#### Quellauszug:

Ein Beispiel für im Ozean vorkommende Giftstoffe ist Quecksilber (Hg), und erhöhte Mengen in marinen Biomen der Arktis weist auf anthropogene Emissionen hin. Die EU-finanzierten Forscher konnten zum Wissen über Hg-Strömen in arktischen Flüssen (insbesondere denen in Eurasien) beitragen.
Auf der Konferenz stellten sie saisonale Beobachtungen zur Konzentration von gelöstem und in Partikeln vorkommendem Quecksilber und dessen Strömen in zwei großen eurasischen Flüssen vor, dem Jenissei und der Nördlichen Dwina. Die Forscher stellten sowohl während des Frühjahres- als auch während des Herbsthochwassers große Ströme von gelöstem und in Partikeln vorkommendem Hg fest. Nach weiterer Analyse korrigierten die Forscher die Gesamtkonzentration von Quecksilber auf 29 mg y-1, sodass Modellierer die Unsicherheiten hinsichtlich des in Kontinentalplatten eingeschlossenen Quecksilbers und des Transports von Hg-Teilchen von der Oberfläche in die Tiefen des Nordpolarmeeres besser untersuchen können.
Die Wissenschaftler untersuchten zudem die chemische Zusammensetzung des Nordpolarmeeres und des Meereises hinsichtlich CO2 und Carbonaten. Dies ist von Bedeutung, da die durch den Klimawandel ausgelöste Erwärmung der Meeresoberfläche in Kombination mit dem schneller abschmelzenden Meereis den nördlichen Ozean freigelegt und mit der Atmosphäre in Kontakt gebracht hat. Dies wirkt sich direkt auf den CO2-Austausch zwischen Luft, Eis und dem Ozean sowie auf den Karbonatgehalt des Wassers und die Versauerung der Meere aus.
Das Team untermauerte die These, dass der Mensch für die steigende Kohlenstoffkonzentration im Atlantik verantwortlich ist. In mittleren Meeresschichten (100–1500 m Tiefe) stellten die Forscher zudem wesentliche Anstiege des anthropogenen CO2 fest, konkret im Nansen-Becken (0,74 ± 0,10 mol C m-2 yr-1) und im Amundsen-Becken (0,95 ± 0,25 mol C m-2 yr-1). Dies führte in den letzten zwei Jahrzehnten zu einem Abfall des pH-Werts um 0,02–0,05, was in diesen Tiefen durch geringere Calciumcarbonat-Sättigung zu einer schnellen Versauerung führte.

[Daten zu Regionsgrenzen]
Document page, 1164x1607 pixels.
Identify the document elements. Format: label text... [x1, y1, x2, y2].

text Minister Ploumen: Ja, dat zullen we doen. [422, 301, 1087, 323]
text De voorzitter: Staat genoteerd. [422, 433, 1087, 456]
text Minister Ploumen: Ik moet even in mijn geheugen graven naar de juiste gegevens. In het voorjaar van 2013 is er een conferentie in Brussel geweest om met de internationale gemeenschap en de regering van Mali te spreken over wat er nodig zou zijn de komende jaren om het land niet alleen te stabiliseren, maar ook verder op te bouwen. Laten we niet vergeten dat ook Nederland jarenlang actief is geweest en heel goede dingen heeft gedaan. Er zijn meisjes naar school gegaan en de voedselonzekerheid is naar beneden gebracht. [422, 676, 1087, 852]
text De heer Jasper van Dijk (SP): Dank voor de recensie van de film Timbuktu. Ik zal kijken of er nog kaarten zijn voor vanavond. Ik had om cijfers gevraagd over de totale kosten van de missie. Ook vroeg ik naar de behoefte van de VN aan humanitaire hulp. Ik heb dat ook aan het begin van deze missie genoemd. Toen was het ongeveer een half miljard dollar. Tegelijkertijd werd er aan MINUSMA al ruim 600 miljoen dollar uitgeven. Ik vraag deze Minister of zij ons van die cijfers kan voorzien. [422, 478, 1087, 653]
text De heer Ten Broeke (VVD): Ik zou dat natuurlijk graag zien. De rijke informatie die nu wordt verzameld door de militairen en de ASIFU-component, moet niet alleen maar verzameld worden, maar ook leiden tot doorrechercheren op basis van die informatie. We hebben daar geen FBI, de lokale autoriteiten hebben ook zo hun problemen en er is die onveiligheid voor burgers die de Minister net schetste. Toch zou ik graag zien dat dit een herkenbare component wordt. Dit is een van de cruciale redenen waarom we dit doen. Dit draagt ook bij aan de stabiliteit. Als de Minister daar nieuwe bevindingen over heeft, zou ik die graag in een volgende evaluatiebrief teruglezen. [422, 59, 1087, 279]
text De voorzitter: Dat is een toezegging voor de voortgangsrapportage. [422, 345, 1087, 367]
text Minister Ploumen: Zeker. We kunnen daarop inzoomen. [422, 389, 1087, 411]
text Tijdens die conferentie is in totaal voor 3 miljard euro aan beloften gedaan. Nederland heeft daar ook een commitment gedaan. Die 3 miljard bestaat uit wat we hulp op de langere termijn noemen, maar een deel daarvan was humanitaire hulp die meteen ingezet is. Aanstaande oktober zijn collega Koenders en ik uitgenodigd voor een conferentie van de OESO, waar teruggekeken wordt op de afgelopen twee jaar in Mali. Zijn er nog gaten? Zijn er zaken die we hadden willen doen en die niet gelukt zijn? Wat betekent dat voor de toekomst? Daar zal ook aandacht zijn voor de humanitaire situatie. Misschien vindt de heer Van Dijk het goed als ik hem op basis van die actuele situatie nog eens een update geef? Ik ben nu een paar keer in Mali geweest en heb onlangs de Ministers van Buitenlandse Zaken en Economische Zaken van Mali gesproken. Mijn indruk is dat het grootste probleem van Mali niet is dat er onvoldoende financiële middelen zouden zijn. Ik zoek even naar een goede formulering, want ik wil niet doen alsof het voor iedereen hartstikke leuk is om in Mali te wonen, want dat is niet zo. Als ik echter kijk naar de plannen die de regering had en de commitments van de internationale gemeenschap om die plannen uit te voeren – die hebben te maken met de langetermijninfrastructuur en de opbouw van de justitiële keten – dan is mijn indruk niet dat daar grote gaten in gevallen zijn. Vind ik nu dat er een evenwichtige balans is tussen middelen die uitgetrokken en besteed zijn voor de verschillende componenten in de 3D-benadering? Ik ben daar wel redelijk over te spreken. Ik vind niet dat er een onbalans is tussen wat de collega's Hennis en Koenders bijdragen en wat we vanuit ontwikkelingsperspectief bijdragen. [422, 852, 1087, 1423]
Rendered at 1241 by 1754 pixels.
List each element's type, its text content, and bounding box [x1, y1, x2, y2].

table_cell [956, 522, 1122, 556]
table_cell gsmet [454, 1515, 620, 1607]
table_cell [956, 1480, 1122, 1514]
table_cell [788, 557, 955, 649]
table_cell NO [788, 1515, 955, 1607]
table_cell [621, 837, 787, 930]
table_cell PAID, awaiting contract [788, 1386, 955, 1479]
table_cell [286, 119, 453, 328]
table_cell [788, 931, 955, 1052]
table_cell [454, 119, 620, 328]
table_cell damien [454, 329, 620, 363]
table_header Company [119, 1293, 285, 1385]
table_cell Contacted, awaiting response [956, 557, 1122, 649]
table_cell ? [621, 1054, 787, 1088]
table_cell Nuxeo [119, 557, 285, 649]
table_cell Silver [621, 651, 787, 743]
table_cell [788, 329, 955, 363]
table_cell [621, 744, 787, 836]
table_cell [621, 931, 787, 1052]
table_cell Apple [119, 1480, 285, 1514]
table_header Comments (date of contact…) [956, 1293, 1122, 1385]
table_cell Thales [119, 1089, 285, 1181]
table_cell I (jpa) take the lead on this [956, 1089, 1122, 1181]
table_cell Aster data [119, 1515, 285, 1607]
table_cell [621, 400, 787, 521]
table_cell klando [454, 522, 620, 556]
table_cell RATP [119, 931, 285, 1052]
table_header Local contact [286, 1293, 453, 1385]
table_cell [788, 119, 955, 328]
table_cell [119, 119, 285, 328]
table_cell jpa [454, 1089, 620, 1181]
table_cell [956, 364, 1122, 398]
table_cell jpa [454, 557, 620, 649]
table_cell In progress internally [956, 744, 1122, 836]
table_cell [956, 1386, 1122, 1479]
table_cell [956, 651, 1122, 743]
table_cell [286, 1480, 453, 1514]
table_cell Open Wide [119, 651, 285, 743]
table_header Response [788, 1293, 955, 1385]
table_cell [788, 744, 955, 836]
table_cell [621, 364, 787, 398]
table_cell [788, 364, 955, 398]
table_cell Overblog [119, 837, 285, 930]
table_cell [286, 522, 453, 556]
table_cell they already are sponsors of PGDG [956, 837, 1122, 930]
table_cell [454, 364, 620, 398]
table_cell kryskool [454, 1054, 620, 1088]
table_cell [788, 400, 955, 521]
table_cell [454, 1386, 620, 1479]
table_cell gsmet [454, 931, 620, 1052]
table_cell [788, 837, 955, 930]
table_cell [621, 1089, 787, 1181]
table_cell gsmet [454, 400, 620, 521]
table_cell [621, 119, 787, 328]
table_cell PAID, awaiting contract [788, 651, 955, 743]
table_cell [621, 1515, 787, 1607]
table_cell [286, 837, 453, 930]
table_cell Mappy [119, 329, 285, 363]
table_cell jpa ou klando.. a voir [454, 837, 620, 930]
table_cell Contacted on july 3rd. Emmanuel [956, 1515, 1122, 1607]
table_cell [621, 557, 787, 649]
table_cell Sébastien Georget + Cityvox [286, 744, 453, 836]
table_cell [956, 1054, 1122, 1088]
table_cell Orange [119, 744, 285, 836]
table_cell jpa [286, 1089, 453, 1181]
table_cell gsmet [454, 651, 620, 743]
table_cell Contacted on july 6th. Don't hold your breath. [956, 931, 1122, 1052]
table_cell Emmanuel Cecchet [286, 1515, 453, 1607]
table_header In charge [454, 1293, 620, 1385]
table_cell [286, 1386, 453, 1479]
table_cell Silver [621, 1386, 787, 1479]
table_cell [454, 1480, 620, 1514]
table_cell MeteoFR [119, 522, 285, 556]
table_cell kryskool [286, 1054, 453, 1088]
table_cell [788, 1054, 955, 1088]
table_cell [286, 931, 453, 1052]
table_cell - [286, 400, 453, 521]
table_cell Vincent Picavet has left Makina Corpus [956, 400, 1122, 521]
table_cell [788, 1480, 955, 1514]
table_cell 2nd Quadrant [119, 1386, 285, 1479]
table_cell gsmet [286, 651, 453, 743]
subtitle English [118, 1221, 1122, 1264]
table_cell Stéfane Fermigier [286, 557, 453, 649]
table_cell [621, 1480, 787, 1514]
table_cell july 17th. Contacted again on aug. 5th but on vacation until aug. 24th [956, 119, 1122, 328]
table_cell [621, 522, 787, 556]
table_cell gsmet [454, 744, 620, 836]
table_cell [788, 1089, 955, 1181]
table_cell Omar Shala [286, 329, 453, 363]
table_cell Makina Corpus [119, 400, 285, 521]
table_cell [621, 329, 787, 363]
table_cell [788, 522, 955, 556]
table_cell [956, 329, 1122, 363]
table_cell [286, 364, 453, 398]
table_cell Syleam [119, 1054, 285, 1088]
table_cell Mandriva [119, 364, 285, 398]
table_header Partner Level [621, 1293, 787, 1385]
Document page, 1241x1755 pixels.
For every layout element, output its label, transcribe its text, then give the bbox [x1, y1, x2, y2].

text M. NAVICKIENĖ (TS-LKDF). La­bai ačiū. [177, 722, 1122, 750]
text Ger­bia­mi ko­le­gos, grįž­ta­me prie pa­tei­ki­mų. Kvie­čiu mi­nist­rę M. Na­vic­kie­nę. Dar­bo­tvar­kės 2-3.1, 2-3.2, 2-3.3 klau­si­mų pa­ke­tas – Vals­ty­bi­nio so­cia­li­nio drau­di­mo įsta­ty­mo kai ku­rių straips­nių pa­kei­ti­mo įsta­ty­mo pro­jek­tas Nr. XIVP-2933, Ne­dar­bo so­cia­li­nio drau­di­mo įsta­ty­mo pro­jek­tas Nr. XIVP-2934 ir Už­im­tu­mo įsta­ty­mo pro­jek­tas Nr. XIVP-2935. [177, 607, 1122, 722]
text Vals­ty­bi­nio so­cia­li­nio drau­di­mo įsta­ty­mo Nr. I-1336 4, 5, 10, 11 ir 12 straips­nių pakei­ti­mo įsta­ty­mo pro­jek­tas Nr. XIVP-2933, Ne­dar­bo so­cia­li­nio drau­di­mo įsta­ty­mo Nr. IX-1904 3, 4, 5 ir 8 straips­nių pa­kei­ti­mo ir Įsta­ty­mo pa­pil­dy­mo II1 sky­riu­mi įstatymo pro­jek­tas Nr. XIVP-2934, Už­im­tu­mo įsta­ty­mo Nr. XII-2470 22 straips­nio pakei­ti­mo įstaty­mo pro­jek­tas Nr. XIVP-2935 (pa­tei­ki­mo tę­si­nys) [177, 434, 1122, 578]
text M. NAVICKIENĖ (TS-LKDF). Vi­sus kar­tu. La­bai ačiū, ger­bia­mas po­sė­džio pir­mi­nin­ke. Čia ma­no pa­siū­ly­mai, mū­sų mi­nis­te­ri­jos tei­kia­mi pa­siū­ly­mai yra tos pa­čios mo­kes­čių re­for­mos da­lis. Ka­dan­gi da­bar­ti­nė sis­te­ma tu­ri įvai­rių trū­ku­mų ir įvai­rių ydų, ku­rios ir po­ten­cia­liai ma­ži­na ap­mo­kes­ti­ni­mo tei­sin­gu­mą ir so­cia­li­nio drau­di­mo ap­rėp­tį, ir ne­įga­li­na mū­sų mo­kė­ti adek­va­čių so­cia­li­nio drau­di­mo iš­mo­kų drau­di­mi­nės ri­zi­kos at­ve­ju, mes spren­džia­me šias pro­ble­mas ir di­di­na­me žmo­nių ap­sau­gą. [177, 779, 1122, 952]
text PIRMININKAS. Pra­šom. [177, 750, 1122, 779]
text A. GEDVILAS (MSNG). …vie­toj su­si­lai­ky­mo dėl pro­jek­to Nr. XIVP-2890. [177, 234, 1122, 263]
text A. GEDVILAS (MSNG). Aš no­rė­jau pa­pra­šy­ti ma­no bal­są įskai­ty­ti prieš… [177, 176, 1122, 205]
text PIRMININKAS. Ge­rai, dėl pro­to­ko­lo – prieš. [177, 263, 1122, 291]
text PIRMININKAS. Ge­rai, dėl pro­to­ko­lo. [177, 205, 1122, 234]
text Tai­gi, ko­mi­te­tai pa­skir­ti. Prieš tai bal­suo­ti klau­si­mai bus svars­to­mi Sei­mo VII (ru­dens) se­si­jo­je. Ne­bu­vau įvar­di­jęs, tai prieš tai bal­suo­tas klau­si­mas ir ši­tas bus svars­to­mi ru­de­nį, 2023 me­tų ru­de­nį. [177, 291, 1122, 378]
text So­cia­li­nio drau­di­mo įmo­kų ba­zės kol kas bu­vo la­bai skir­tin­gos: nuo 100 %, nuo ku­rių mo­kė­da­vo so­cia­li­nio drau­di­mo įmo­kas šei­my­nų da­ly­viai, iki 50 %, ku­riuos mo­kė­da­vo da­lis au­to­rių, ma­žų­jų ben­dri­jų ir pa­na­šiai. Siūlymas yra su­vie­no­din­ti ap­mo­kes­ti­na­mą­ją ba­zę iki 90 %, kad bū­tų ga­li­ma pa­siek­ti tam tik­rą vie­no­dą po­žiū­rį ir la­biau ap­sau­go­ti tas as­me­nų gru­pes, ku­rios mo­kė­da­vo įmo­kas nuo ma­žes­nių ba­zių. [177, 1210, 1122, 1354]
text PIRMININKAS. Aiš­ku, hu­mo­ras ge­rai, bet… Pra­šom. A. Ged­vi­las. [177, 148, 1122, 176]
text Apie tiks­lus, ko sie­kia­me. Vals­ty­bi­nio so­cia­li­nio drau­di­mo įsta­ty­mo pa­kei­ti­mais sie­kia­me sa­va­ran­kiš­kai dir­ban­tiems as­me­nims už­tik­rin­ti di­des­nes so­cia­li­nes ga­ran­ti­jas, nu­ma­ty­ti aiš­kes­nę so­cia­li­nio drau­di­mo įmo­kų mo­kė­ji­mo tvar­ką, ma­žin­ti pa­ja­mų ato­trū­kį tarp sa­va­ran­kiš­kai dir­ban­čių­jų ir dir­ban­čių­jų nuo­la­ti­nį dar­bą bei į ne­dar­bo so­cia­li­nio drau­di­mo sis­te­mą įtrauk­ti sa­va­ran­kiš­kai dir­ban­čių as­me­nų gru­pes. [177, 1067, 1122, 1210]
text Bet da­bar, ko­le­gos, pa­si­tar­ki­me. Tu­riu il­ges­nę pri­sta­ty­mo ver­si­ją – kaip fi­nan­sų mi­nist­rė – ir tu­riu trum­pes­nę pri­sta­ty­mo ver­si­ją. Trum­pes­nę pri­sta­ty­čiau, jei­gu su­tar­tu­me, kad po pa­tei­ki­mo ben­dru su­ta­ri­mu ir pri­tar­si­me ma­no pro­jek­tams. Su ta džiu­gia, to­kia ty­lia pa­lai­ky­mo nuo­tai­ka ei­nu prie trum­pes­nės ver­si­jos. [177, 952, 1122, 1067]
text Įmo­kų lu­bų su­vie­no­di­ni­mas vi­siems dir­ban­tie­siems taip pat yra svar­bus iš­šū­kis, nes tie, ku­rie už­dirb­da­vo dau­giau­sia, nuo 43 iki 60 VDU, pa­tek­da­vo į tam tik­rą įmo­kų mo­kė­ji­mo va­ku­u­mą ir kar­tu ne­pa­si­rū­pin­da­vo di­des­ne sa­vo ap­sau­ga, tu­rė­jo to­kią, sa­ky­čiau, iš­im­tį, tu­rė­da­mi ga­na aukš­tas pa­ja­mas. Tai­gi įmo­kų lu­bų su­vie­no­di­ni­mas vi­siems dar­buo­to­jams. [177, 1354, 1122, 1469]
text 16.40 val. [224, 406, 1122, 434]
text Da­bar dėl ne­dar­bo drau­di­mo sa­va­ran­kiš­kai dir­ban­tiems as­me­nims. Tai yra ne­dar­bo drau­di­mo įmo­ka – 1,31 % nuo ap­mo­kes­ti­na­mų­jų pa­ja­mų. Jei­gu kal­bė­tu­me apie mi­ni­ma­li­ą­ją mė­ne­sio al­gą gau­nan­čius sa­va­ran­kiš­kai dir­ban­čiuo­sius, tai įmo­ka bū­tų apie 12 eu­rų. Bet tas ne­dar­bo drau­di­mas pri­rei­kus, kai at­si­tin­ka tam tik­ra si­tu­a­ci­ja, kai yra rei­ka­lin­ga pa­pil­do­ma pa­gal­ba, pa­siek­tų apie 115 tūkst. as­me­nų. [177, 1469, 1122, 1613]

#### Aufgabe 1:
Prüfe, ob die Aussagen (a), (b) und (c) mit dem Quellauszug übereinstimmen. Antworte jeweils mit Ja oder Nein und zitiere wörtlich die entscheidende Stelle. (a) Die Forscher untersuchten den Jenissei und die Nördliche Dwina. (b) Große Hg-Ströme wurden nur während des Frühjahrshochwassers festgestellt. (c) Der pH-Wert fiel in den letzten zwei Jahrzehnten um 0,02–0,05.
#### Aufgabe 2:
Welcher Tiefenbereich gilt im Quellauszug als mittlere Meeresschichten?
#### Aufgabe 3:
Gib bitte einen Abschnitt aus dem Quellauszug unverändert aus: Beginne bei den Worten "Ein Beispiel für" und höre nach "in Eurasien) beitragen." auf.
Stütze dich ausschließlich auf den Quellauszug.

#### Vollständige Antwort 1:
(a) Ja: „in zwei großen eurasischen Flüssen vor, dem Jenissei und der Nördlichen Dwina“
(b) Nein: „sowohl während des Frühjahres- als auch während des Herbsthochwassers große Ströme von gelöstem und in Partikeln vorkommendem Hg“
(c) Ja: „Dies führte in den letzten zwei Jahrzehnten zu einem Abfall des pH-Werts um 0,02–0,05“

#### Vollständige Antwort 2:
100–1500 m Tiefe.

#### Vollständige Antwort 3:
Ein Beispiel für im Ozean vorkommende Giftstoffe ist Quecksilber (Hg), und erhöhte Mengen in marinen Biomen der Arktis weist auf anthropogene Emissionen hin. Die EU-finanzierten Forscher konnten zum Wissen über Hg-Strömen in arktischen Flüssen (insbesondere denen in Eurasien) beitragen.